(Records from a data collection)
═══
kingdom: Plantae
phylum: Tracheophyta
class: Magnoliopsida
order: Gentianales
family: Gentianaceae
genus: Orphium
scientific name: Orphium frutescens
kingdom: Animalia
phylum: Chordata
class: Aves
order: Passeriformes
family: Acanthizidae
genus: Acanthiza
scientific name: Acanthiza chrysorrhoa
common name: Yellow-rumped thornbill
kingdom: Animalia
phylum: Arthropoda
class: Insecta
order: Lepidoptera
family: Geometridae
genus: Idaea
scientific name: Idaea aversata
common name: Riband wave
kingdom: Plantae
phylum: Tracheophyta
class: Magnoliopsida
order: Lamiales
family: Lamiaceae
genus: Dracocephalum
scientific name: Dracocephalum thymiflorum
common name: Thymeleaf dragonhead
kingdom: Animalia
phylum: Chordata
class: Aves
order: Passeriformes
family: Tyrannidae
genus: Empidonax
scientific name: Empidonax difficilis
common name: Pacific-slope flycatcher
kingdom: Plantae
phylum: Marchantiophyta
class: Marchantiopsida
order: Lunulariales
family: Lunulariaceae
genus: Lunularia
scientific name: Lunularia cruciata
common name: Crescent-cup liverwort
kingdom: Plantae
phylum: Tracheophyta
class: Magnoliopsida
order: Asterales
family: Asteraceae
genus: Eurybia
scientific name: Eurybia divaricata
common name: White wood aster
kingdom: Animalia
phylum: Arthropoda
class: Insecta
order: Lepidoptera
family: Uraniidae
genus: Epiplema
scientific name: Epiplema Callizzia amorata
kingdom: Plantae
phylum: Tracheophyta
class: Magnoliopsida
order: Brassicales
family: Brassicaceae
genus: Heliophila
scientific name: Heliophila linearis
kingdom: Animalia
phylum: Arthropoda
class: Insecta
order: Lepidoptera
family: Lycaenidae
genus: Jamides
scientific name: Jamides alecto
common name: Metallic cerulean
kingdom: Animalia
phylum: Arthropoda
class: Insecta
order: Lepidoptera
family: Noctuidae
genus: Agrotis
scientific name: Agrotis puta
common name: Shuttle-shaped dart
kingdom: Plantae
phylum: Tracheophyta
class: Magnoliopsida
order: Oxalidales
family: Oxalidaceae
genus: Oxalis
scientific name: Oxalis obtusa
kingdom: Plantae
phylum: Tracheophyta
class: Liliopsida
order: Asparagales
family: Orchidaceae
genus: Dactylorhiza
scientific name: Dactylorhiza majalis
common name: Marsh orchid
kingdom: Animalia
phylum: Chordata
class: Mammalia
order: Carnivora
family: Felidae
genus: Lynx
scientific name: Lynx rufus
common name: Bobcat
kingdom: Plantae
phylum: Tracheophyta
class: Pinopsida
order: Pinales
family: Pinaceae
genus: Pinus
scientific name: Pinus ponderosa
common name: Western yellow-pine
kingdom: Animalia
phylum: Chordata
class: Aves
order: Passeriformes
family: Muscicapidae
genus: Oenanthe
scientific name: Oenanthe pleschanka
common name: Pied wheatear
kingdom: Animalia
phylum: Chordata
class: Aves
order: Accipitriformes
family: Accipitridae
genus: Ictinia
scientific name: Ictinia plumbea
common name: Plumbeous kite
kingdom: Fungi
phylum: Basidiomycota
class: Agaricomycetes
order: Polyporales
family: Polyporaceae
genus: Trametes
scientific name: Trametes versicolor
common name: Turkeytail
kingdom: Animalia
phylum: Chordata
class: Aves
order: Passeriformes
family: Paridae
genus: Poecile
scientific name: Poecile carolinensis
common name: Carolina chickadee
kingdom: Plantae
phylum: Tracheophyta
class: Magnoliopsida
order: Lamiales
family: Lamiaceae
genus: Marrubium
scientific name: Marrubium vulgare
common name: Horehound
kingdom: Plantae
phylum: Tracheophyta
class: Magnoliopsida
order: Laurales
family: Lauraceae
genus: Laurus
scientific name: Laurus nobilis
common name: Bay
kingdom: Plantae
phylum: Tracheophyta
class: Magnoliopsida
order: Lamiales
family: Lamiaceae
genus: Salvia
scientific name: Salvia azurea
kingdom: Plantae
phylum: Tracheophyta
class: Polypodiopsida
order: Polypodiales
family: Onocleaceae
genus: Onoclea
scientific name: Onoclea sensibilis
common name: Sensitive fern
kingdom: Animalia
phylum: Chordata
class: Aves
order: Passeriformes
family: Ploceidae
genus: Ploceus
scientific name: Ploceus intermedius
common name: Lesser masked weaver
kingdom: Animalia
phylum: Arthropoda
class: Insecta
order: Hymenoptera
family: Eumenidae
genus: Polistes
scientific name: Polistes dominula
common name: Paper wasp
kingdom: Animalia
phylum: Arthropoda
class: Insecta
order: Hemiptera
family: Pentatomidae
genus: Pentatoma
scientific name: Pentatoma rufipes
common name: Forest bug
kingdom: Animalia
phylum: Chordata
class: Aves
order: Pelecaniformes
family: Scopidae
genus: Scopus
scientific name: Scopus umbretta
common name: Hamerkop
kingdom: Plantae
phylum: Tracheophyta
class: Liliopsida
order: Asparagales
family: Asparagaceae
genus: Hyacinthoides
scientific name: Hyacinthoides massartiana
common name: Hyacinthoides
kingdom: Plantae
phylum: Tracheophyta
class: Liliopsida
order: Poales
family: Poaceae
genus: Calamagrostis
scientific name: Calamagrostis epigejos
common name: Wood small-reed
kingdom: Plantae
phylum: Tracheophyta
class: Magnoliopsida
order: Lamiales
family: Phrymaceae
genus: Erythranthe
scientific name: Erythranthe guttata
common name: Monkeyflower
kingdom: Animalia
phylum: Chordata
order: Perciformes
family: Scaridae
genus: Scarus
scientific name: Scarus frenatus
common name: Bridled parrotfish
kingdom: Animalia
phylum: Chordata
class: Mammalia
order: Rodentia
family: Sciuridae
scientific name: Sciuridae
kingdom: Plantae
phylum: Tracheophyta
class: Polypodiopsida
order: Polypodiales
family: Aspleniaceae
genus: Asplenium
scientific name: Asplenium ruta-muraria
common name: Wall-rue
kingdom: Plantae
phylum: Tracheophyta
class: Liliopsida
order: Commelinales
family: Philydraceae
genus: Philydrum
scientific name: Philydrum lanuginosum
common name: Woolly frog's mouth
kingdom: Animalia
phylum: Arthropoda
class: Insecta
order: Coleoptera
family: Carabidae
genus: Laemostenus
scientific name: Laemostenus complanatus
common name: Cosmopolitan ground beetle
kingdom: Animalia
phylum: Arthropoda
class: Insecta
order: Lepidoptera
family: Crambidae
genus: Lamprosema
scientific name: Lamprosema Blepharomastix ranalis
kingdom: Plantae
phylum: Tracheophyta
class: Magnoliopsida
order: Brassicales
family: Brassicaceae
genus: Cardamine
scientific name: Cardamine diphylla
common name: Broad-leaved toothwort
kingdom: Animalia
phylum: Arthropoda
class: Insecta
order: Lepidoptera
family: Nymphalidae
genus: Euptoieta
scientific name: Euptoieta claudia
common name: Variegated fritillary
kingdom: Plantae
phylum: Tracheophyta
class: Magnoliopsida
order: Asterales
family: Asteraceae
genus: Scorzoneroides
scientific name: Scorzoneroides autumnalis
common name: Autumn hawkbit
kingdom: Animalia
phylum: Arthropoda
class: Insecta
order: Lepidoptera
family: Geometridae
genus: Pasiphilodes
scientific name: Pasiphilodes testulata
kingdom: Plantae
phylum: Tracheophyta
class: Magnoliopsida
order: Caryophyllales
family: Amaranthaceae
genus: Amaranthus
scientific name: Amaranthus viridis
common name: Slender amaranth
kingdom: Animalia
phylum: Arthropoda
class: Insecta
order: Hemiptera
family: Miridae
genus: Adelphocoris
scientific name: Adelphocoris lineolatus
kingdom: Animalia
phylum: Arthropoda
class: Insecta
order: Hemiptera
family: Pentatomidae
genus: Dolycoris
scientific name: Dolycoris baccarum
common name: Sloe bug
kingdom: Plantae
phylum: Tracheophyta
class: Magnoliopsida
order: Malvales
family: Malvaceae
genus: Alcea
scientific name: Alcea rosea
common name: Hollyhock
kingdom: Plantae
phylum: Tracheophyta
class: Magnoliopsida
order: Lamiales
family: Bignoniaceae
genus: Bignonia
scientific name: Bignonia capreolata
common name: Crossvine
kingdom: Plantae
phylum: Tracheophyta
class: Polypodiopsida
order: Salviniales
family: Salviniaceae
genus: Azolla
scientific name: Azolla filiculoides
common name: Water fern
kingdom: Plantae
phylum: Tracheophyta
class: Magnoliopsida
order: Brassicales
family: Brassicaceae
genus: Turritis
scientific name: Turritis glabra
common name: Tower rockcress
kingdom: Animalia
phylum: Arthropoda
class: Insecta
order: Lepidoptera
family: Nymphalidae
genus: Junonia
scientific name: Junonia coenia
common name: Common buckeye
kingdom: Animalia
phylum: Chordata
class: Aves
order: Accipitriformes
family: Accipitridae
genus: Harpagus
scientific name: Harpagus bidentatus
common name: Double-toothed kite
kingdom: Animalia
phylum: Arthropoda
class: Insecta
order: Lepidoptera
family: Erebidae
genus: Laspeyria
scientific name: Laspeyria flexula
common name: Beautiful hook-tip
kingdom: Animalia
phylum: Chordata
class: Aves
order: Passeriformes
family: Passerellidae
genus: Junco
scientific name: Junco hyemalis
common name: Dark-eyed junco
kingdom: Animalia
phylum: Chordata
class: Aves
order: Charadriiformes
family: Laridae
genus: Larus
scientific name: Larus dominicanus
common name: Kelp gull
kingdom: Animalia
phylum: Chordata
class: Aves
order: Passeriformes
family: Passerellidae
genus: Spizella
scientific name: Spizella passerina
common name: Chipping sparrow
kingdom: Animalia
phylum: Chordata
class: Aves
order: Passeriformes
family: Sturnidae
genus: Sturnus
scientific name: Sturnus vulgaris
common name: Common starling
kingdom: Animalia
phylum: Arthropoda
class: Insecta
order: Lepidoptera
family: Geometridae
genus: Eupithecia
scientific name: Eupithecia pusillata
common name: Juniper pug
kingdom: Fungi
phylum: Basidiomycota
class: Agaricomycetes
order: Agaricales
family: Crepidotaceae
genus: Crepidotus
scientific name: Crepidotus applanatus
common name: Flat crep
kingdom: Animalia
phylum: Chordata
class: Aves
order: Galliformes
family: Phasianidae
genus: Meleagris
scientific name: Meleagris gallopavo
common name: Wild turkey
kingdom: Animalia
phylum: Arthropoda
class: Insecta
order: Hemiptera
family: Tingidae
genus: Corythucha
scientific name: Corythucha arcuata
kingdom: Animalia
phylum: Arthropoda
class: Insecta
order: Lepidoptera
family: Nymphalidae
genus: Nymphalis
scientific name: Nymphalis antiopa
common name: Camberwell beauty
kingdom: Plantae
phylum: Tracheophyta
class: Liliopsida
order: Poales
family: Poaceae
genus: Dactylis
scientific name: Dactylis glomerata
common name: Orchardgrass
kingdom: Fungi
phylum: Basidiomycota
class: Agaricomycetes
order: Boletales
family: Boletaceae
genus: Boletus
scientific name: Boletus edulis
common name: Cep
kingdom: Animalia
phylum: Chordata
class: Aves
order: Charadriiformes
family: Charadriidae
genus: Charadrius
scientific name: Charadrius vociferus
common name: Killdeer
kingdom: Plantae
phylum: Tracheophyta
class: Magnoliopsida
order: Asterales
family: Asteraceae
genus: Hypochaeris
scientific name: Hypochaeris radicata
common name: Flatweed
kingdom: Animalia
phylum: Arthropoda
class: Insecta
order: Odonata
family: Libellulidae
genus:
═══
Retype every line from the one containing "order: Agaricales" down to the final line, including both.

- **EXPECTED ANSWER**
order: Agaricales
family: Crepidotaceae
genus: Crepidotus
scientific name: Crepidotus applanatus
common name: Flat crep
kingdom: Animalia
phylum: Chordata
class: Aves
order: Galliformes
family: Phasianidae
genus: Meleagris
scientific name: Meleagris gallopavo
common name: Wild turkey
kingdom: Animalia
phylum: Arthropoda
class: Insecta
order: Hemiptera
family: Tingidae
genus: Corythucha
scientific name: Corythucha arcuata
kingdom: Animalia
phylum: Arthropoda
class: Insecta
order: Lepidoptera
family: Nymphalidae
genus: Nymphalis
scientific name: Nymphalis antiopa
common name: Camberwell beauty
kingdom: Plantae
phylum: Tracheophyta
class: Liliopsida
order: Poales
family: Poaceae
genus: Dactylis
scientific name: Dactylis glomerata
common name: Orchardgrass
kingdom: Fungi
phylum: Basidiomycota
class: Agaricomycetes
order: Boletales
family: Boletaceae
genus: Boletus
scientific name: Boletus edulis
common name: Cep
kingdom: Animalia
phylum: Chordata
class: Aves
order: Charadriiformes
family: Charadriidae
genus: Charadrius
scientific name: Charadrius vociferus
common name: Killdeer
kingdom: Plantae
phylum: Tracheophyta
class: Magnoliopsida
order: Asterales
family: Asteraceae
genus: Hypochaeris
scientific name: Hypochaeris radicata
common name: Flatweed
kingdom: Animalia
phylum: Arthropoda
class: Insecta
order: Odonata
family: Libellulidae
genus:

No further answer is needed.